Some environmentalists also question the validity of using carbon offsets to justify “greenfield” development outside existing urban boundaries. For example, the practice doesn’t fully address unhealthful air pollution in local communities, said Nicole Capretz, executive director of the San Diego-based Climate Action Campaign.
“In lieu of identifying direct emission reductions, people are looking for an escape value to buy their way out of compliance, and that sets a dangerous precedent,” Capretz said. “It continues sprawl development housing projects. We would much prefer to see them maximize what we develop in the urban footprint.”
Haddad said FivePoint already is doing the most it can on-site with today’s technology to reduce greenhouse gases.
“Our goal was to get to net zero,” he said. “To get to net zero, we had to go to the other incremental mitigation (off-site).”
He argued further that Newhall Ranch is “not in the middle of nowhere.” It’s next to Santa Clarita, the third-largest city in Los Angeles County, he said.
The Newhall Ranch plan has drawn support from some environmentalist groups, among them original litigants who were part of the suit that reached the state Supreme Court, and have since settled with FivePoint.
“We are cautiously optimistic about this approach,” said John Buse, senior counsel for the Center for Biological Diversity, one of four groups that joined a legal settlement with FivePoint in September after more than a decade of litigation.
“It can be a model for other large-scale master-planned developments,” he said. “There are uncertainties in its implementation. And we’d prefer that a larger proportion of greenhouse gas emissions reductions be achieved on site, rather than with off-site offsets. But through the settlement, we’ve been able to address some of these concerns.”
Climate Resolve, a Los Angeles environmental nonprofit, is partnering with FivePoint to install “cool roofs” and solar power systems on homes elsewhere in Los Angeles County. Climate Action Reserve’s independent verification of results was key to his group’s participation, said Executive Director Jonathan Parfrey.
“That was one of the terms of our agreement with FivePoint, so no one could ever accuse us of greenwashing their project,” Parfrey said. “They’re doing it right. They are following the right protocols. They’re using the right methodologies. They’re doing it by the book. There’s no shading of what they’re doing, and that’s why we aligned ourselves with them.”
Building industry insiders laud the project’s goals, but question whether Net Zero Newhall will be a practical model for other builders.
“If Newhall can put solar on every roof and can put an energy station in every garage, why can’t everyone?” asked Kathleen O’Prey Truman, an attorney who represents developers facing environmental litigation. “The answer is the cost.”

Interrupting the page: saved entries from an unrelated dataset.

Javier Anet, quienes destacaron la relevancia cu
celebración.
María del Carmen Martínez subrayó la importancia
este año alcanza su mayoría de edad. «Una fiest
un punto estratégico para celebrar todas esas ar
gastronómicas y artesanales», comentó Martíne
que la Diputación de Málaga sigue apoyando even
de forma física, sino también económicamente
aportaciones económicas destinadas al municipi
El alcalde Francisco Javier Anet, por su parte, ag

FivePoint estimates the net-zero programs will add about $15,000 in building costs per home.
“Many builders would love to be more environmentally conscious, but consumers … aren’t willing to pay for it,” said home building research analyst Alex Barron of El Paso-based Housing Research Center.
Haddad said his company, at least initially, may have to absorb some of the added costs. But he added, “I look at it as the right thing to do.”